## Lagrange duality via the Fenchel conjugate. The dual of ERM

A recurring trick in optimization is the characterization of Lagrange dual problem in terms of the much simpler Fenchel duality. This trick is used in dual methods for Machine Learning and Signal Processing, ADMM, Augmented Lagrangian, etc.

Consider a convex program on a polyhedron

$\displaystyle \min_{x \in \mathbb{R}^n} f(x) \quad \text{s.t.} \quad Ax \le b, \quad \text{where}\,\, A \in \mathbb{R}^{m \times n}.$

Suppose also that the polyhedron is non-empty (and Slater’s condition is satisfied), so the dual gap is zero (in practice it is often the case that we can be sure that it is true). We can concentrate on the Lagrange dual problem

$\displaystyle \max_{\lambda \in \mathbb{R}^m_+} g(\lambda) = -\min_{\lambda \in \mathbb{R}^m_+} -g(\lambda), \quad \text{where}$

$\displaystyle g(\lambda) = \min_{x \in \mathbb{R}^n}\lambda^T (Ax - b) + f(x).$

Denote  $\displaystyle f_X^*(y) = \max_{x \in X}\, \langle y, x \rangle - f(x)$  the Fenchel conjugate of $f$ w.r.t. some set  $X$  (we will omit the subscript when  $X$  is the whole space). The key observation is as follows:

$\displaystyle -g(\lambda) = \max_{x \in \mathbb{R}^n} \lambda^T (-Ax + b) -f(x) = f^*(-A^T \lambda) + b^T\lambda.$

If we can calculate  $f^*$  fast (it may be even given in a closed form) then we can solve instead the dual problem, which smooth if the initial problem is strongly convex (by the main property of Fenchel conjugate). Thus it sometimes makes sense to “perturb” f(x) by some $\sigma$-strongly convex regulariser $\sigma \omega(x),$ so that the new dual  $g_{\sigma}(\lambda)$  will be smooth, and Nesterov’s Accelerated Gradient Descent can be applied. Of course, we also need to control the approximation of  $g(\lambda)$  by  $g_\sigma (\lambda),$  so evidently there is a trade-off. That idea justifies Nesterov’s smoothing technique which applies to well-structured non-smooth problems.
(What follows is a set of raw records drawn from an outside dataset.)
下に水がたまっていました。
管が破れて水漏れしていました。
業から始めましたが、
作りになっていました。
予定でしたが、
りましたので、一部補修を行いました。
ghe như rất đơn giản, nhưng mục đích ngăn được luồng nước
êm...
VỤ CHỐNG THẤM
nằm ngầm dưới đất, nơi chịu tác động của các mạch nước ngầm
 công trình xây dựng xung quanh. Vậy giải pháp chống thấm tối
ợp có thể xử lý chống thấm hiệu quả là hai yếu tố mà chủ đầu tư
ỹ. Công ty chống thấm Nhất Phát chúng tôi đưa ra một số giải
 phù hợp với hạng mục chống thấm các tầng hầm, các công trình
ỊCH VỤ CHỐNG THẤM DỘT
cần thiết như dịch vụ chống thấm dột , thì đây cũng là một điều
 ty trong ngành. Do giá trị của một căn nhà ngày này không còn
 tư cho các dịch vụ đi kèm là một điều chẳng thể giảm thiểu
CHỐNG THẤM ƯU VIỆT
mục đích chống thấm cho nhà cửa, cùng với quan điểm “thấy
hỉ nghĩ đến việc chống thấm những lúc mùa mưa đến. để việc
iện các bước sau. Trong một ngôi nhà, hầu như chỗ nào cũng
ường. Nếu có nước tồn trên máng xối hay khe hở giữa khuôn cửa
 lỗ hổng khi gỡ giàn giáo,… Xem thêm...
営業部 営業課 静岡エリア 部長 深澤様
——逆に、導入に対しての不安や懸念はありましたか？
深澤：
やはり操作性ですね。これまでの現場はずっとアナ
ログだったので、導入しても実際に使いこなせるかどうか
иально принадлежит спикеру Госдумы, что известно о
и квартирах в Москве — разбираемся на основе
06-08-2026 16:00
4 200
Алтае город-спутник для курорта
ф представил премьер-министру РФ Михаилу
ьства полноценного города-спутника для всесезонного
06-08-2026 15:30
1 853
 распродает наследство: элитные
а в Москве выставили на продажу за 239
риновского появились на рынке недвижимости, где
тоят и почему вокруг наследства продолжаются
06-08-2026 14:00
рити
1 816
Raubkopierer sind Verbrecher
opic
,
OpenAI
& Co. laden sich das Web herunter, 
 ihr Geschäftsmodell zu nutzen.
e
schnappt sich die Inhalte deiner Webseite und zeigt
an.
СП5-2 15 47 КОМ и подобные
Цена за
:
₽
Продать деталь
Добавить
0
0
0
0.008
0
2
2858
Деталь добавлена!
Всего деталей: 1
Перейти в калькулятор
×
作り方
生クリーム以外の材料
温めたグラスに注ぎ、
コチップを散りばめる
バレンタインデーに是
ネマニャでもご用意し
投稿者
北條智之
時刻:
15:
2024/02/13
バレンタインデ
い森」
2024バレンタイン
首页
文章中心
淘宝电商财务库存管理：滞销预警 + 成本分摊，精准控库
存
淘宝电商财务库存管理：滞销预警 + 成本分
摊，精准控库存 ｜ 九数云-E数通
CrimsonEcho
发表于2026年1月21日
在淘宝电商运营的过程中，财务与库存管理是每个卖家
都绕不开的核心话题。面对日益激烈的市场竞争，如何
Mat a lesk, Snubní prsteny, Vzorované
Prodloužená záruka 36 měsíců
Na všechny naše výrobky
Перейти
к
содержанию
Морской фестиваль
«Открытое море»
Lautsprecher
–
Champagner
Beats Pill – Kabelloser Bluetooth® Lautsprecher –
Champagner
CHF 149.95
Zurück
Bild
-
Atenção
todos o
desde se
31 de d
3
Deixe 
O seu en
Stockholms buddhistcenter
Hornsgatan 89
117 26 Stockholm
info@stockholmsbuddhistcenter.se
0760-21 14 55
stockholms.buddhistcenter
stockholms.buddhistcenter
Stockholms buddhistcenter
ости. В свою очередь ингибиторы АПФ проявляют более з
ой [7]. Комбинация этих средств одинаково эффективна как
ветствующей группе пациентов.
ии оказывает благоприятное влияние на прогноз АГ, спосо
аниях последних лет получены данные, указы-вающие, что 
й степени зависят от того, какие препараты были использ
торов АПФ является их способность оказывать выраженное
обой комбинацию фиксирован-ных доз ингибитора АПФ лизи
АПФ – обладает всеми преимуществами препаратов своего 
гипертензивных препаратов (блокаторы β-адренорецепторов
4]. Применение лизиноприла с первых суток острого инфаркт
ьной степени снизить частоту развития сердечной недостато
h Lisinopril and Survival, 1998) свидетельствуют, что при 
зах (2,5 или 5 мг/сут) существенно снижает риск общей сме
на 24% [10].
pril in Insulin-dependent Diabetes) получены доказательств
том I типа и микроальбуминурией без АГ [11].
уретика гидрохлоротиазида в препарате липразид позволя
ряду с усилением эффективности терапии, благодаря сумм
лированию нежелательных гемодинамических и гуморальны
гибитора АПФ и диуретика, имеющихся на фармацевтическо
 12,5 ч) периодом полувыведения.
Note that the smoothness of the dual depends on  $A.$  It is easy to obtain that, given the pair of norms  $\|\cdot\|_1, \|\cdot\|_2$  on  $\mathbb{R}^n$  and  $\mathbb{R}^m$  correspondingly, if the primal is  $\sigma$-strongly convex), then the dual is  $(\|A\|^2_{12}/\sigma)$-smooth.

We might also consider the case of equality constraints:

$\displaystyle \min_{x \in \mathbb{R}^n} f(x) \quad \text{s.t.}\,\, Ax = 0,$

in which case the dual is unconstrained

$\displaystyle \max_{\lambda \in \mathbb{R}^d} -f^*(-A^T \lambda).$

Another trick to change the problem formulation is when one first introduces dummy variables and constraints, and then proceeds as above. As an example, consider Empirical Risk Minimization (ERM). For a dataset  $x_1,\, ...,\, x_n \in \mathbb{R}^d, \quad d \gg n,$ the primal problem is

$\displaystyle \min_{w \in \mathbb{R}^d}\,\, \frac{1}{n}\sum_{i=1}^n \phi_i (w^T x_i) + \frac{\lambda}{2}\|w\|_2^2.$

Here the problem is that the first term (the empirical risk) is non-separable. Introducing dummy constraints  $z_i = w^T x_i$  and Lagrange multipliers  $\alpha_i,\, i \in \overline{1,n},$  we can work out the dual problem:

$\displaystyle \max_{\alpha \in \mathbb{R}^n}\,\, -\frac{1}{n}\sum_{i=1}^n \phi^*_i (-\alpha_i) + \frac{\lambda}{2} \left\| \frac{1}{\lambda n}\sum_{i=1}^n \alpha_i x_i \right\|_2^2$

This is used, for example, in SDCA.